How could one build BioSink? Unfortunately, it falls in somewhat of an academic no mans land - it's not a project for a traditional academic lab. And since it's biotech-specific, it probably doesn't have the market potential to motivate a major cloud player.

However, I think there's a case for a development-centric startup. If you could gain widespread adoption, revenue models would emerge. Some (incomplete) examples:

  • Remember that packages contain data too. You could allow people to pay to host private packages, eg. for a pharma with proprietary data. This will undoubtedly be cheaper than setting up a full private repository.

  • Note the run-remote-command above.

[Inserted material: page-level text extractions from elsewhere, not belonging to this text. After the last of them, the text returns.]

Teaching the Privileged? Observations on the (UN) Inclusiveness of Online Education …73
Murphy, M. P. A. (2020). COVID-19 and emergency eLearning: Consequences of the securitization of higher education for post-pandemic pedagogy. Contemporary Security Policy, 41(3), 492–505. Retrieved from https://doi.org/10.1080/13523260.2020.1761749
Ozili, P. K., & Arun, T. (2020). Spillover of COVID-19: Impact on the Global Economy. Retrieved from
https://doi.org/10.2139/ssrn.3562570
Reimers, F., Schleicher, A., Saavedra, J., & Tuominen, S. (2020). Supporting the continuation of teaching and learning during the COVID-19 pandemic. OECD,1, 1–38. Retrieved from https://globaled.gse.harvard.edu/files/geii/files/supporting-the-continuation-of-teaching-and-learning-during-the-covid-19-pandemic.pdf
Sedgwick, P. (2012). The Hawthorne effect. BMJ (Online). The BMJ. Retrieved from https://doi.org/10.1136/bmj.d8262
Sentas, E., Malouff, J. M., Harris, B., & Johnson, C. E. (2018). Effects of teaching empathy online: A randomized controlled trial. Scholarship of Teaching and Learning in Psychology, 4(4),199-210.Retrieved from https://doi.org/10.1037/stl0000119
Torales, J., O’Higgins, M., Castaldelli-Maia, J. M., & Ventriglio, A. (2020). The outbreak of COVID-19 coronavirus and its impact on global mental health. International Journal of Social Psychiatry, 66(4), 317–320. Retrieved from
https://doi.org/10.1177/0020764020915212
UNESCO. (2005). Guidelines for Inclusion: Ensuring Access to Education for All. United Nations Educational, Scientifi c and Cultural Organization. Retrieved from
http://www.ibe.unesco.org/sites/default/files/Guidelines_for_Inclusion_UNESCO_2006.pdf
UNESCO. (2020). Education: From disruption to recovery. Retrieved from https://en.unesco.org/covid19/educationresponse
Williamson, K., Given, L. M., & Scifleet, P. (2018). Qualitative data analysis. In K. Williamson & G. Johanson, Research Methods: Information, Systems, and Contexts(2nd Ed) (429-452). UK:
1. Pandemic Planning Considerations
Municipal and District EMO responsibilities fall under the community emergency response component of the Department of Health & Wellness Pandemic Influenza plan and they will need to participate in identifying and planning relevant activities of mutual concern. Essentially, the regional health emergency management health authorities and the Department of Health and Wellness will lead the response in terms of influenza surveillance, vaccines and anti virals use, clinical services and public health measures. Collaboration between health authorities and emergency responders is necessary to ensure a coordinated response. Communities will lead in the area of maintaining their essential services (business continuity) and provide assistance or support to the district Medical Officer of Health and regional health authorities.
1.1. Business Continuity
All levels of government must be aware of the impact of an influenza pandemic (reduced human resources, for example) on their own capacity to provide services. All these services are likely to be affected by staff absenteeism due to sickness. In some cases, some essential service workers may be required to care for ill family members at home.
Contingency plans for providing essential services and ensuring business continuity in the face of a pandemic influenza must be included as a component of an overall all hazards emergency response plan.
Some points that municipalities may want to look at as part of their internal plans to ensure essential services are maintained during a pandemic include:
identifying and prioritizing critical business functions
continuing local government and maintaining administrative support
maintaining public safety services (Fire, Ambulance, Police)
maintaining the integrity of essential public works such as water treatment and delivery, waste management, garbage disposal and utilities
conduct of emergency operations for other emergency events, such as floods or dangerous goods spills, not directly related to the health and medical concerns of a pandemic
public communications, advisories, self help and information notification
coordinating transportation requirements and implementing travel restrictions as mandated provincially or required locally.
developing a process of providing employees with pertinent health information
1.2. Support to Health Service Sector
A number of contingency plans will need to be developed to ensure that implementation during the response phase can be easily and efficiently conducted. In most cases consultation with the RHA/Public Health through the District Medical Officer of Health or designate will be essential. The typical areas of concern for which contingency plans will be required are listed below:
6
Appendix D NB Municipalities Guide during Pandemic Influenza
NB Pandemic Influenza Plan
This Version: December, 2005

A company could set up a remote environment that runs commands for researchers that don't have the appropriate infrastructure on demand.

  • Less likely, but a company would be in good position if demand emerges for a marketplace for bioinformatics tools.

I'll be thinking about this in the next couple weeks - get in touch if you're interested.


[1] I suppose that a package manager would be better described as the toolbox itself.

[2] To be clear, this wouldn't be the actual name. I was actually going to call it BroBio until I Googled - the term has something to do with The Real World last week.

[3] I'm actually preparing another post about future trends in biotech data.

[4] Avoiding the phrase "app store", but you get the idea.